[Study text — start]
Thursday, April 22, 2004


patrick coston comes through

and this morning, the supernova of new york chocolate, patrick coston, dropped off some extra mini-biscotti for the scaa atlanta convention. omigod.

beautifully presented in sleek black boxes that could come from prada, he was so kind as to give me 2 flavors: vanilla-almond-fennel and chocolate hazelnut. they are simply ineffable. ineffable.

these are beyond biscotti, beyond cookies: amazing. the texture, the delicate crispiness, the perfect slender diagonal cut, the aroma, the pure flavors that so there, but not overwhelming. these are not the heavy, stiff, tooth-breaking, stale-tasting things usually passed off on you as biscotti.

on his way around town he described to me how his wedding & party favor business was taking off like roman candles; he's making wedding and event cakes as well, including some classic croquembouches.

could you imagine? a coston croquembouche? (for readers not up on the pastry thing, the croquembouche is the ultra-traditional french wedding cake.)

sometimes people deride it as a pile of sticky little cream puffs. but in coston's hands, imagine, just imagine! if he applied his concern for top artisanal quality, for modern but restrained flavors, for intriguing texture, to these pieces?

the thought alone makes me wobble. . .if you're having an event, you need coston's pastry, chocolates, and desserts. end of story.

waiting for me in atlanta already are also some highly-regarded biscotti so sweetly donated by oren himself. bccy regulars know how i feel about oren. . . oren. oren. oren.

and also david w. of matthew algie has offered biscotti, which i'll pick up at the elektra booth. so i'm very happy! i am no longer short biscotti for all my scaa consumer member track events this weekend at the conference.

last -- but far, far from least -- i'm also planning to connect with the ever-wonderful jim munson of dallis coffee. he has kindly arranged for the donation of chocolate buddhas for one of my events!

i just can't thank any of these people enough. my gratitude to them and thankfulness for their unstinting support of the scaa consumer member program is frankly boundless!

and while we're talking about chocolate: what is it about american puritanism that every enjoyable thing has be proclaimed "addictive?" i'm referring to the recent study of course that finds chocolate, pizza, etc. stimulates pleasure centers in the brain.

of course it does! all our emotions are registered in the brain! you know, to survive in a plain charles-darwin kinda way, creatures have to have drives. we have to have the desire to go do things: one of which is eat.

and to keep doing it, our body has to give us signals that cause us to repeat and look forward to this behavior. thus the pleasure. isn't this evolution 101?
[Study text — finish]
[Data for analysis — start]
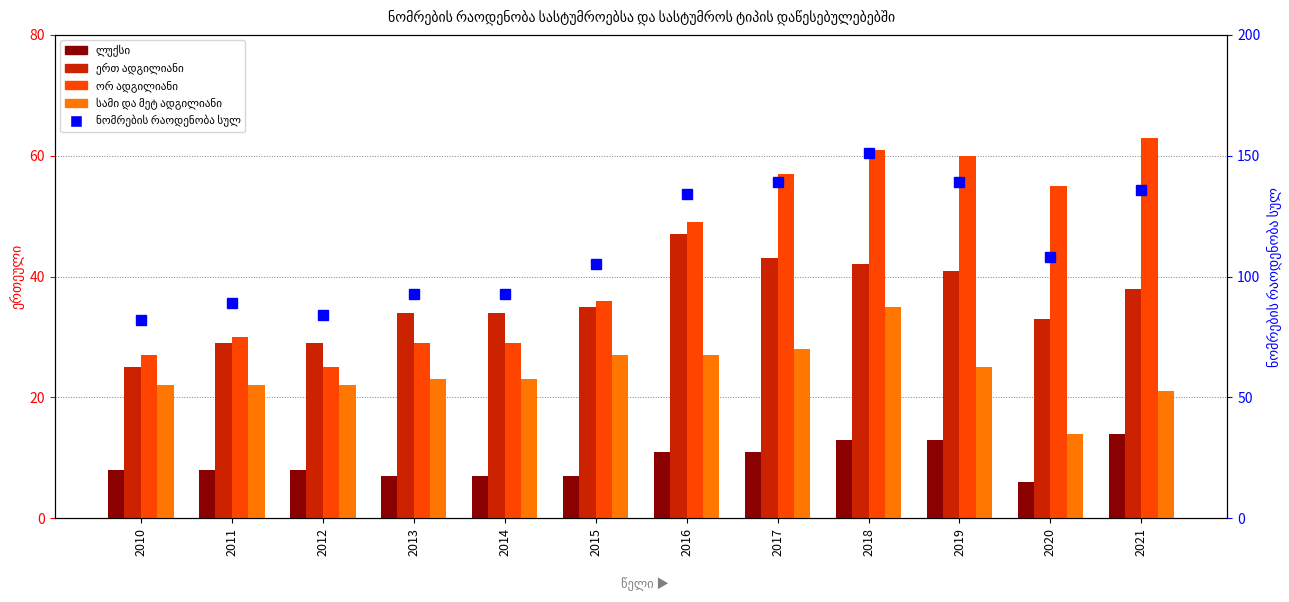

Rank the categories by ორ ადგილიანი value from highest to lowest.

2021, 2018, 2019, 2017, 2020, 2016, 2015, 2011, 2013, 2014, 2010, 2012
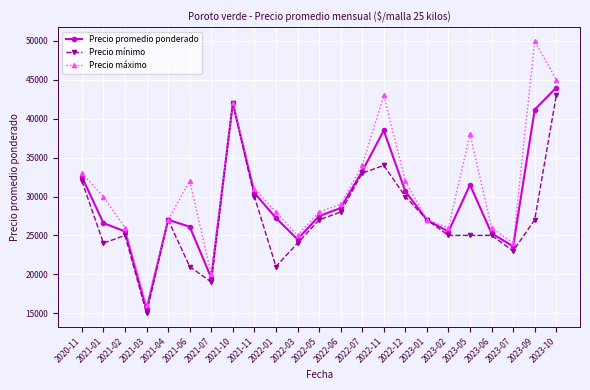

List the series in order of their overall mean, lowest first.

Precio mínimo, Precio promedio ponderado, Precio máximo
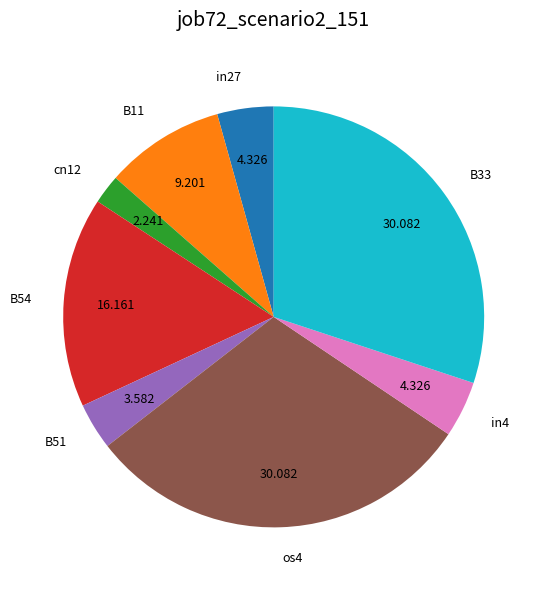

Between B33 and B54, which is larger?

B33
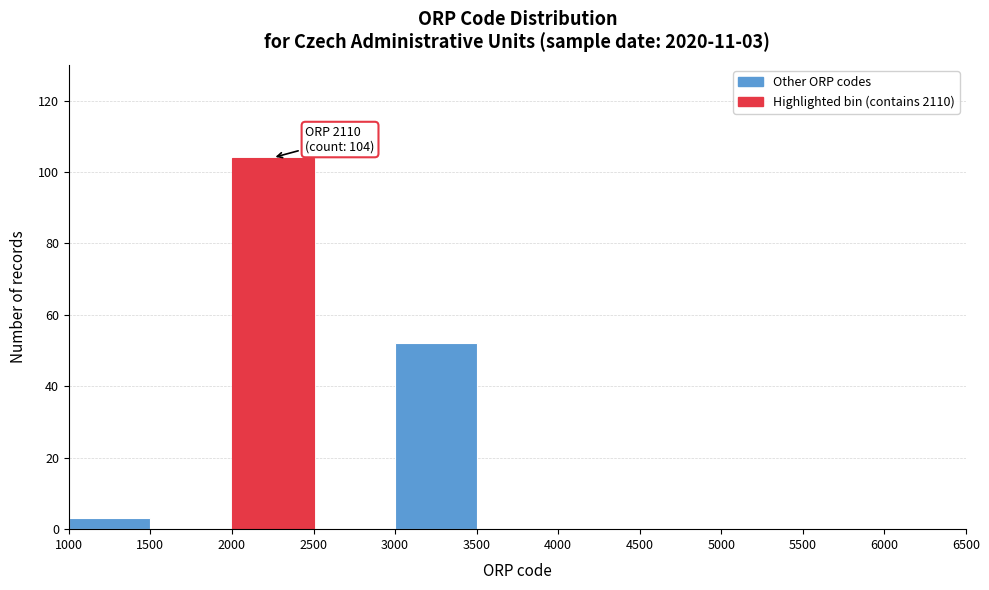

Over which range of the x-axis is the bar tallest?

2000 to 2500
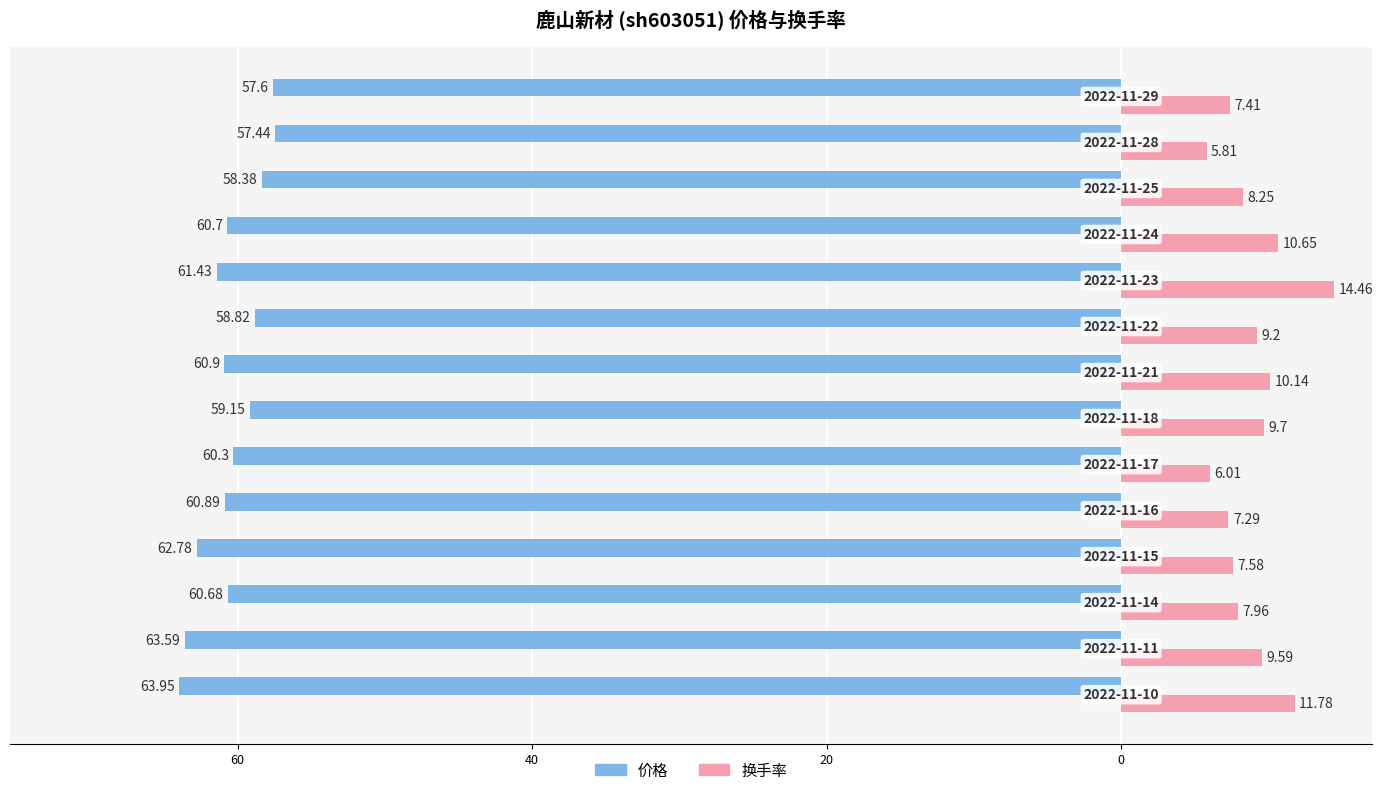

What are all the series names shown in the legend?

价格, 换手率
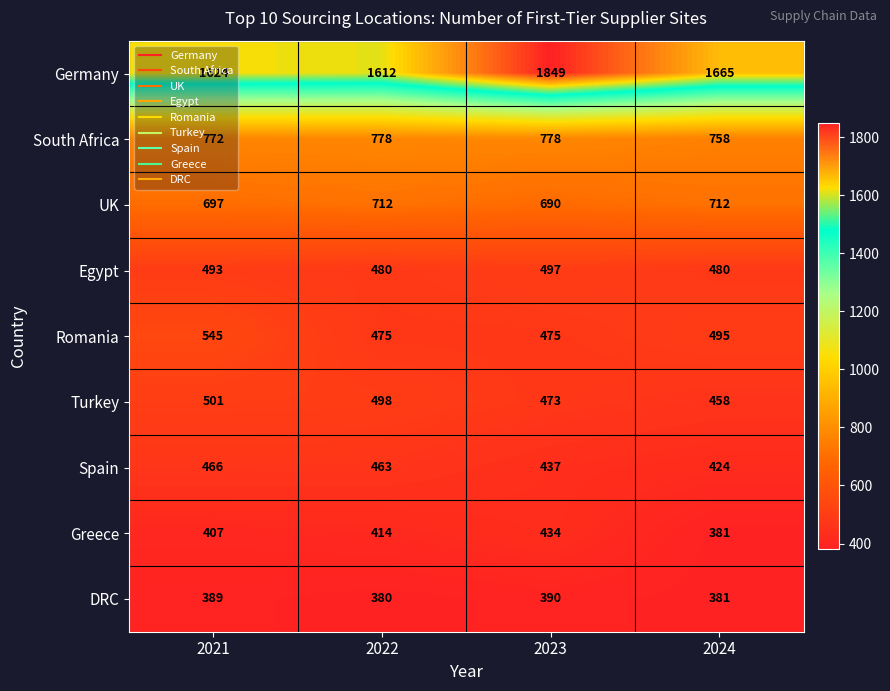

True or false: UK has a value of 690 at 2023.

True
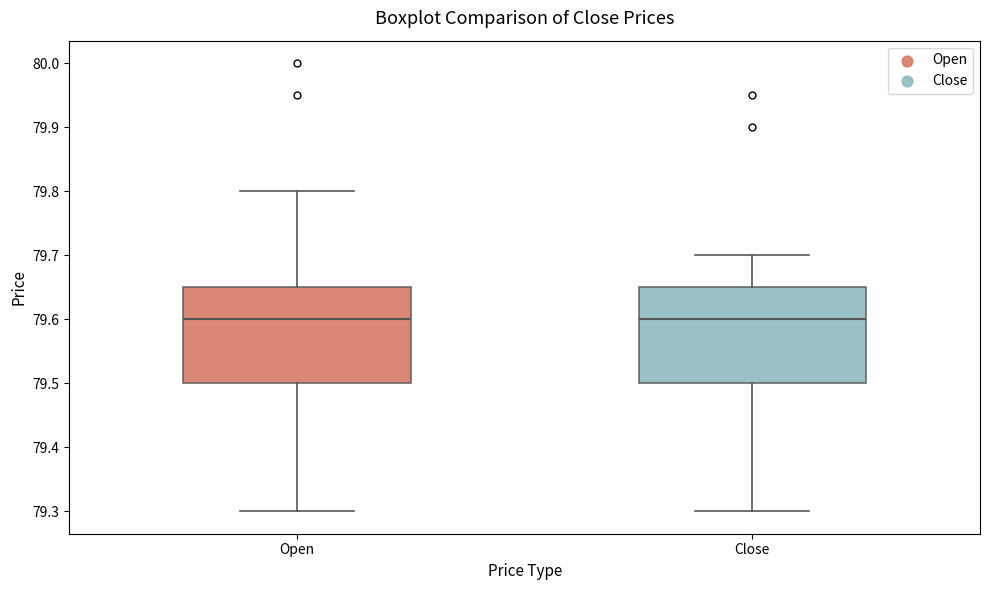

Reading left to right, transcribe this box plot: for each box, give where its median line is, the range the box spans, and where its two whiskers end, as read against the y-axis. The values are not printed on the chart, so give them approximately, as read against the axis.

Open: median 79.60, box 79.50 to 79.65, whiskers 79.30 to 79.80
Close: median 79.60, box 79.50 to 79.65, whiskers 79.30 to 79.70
[Data for analysis — finish]
■ Complete the following:
- A) Can you copy the part of the biscotti post that begins at the words "could you imagine?" and stops after "end of story."?
- B) Can you pick up the biscotti post after its last sentence and keep writing it?
You won't need the data for any of this.

■ Results in order:
- A)
could you imagine? a coston croquembouche? (for readers not up on the pastry thing, the croquembouche is the ultra-traditional french wedding cake.)

sometimes people deride it as a pile of sticky little cream puffs. but in coston's hands, imagine, just imagine! if he applied his concern for top artisanal quality, for modern but restrained flavors, for intriguing texture, to these pieces?

the thought alone makes me wobble. . .if you're having an event, you need coston's pastry, chocolates, and desserts. end of story.

- B)
i remember talking to an very old high-school friend of mine, evan gamble, who is now a famous nano-technologist and quantum computing kinda guy in california, about robots. he said to me, making robots do things of their own "free will" is going to be very hard; making a creative, self-directing robot that solves problems will be tough.

why? i asked. because what would motivate a robot? he answered. why would the robot want to do anything and not just conserve its power source?

on the other hand, i don't need much motivation at all to pick up a coston biscotti for my coffee. . . they are truly alluring!

posted by fortune | 8:45 AM | top | link to this | | email this:   |


Wednesday, April 21, 2004


atha yoganusasanam

since i'm still working on acquiring all my biscotti for the scaa atlanta conference, and also doing a last-minute round-up of steaming pitchers and tampers for the hands-on consumer espresso lab, forgive me while i take a page from patanjali and say, "now let's talk about yoga."

specifically, the dialogue i'm having with mba2005 on that blog.

i just wanted to take a second to clarify a couple of things i said there, if you don't mind. mba2005 and i are discusing the sloka from patanjali's yoga sutras, "sthira sukham asanam," (pada 2, 46).

this is usually translated to mean "yoga postures are easy and comfortable" or sometimes, yoga poses are steady and easeful.

to my mind, this firmly establishes the yoga outlook on the subject of pain. i know it's very common for people to go to yoga classes -- if it isn't just "gym yoga," that is -- a get a big lecture on how yoga is about pain and difficulty.

i certainly have heard many such lectures from well-meaning teachers. they exhort you to push yourself into poses and "embrace the pain." you must "progress" in your yoga! you must burn off your karma! these poses may be physically painful; or perhaps emotionally painful.

(if you don't understand how some poses in yoga seem physically simple but actually cause you to feel strong emotions while you're doing them, then you have just started practicing yoga!)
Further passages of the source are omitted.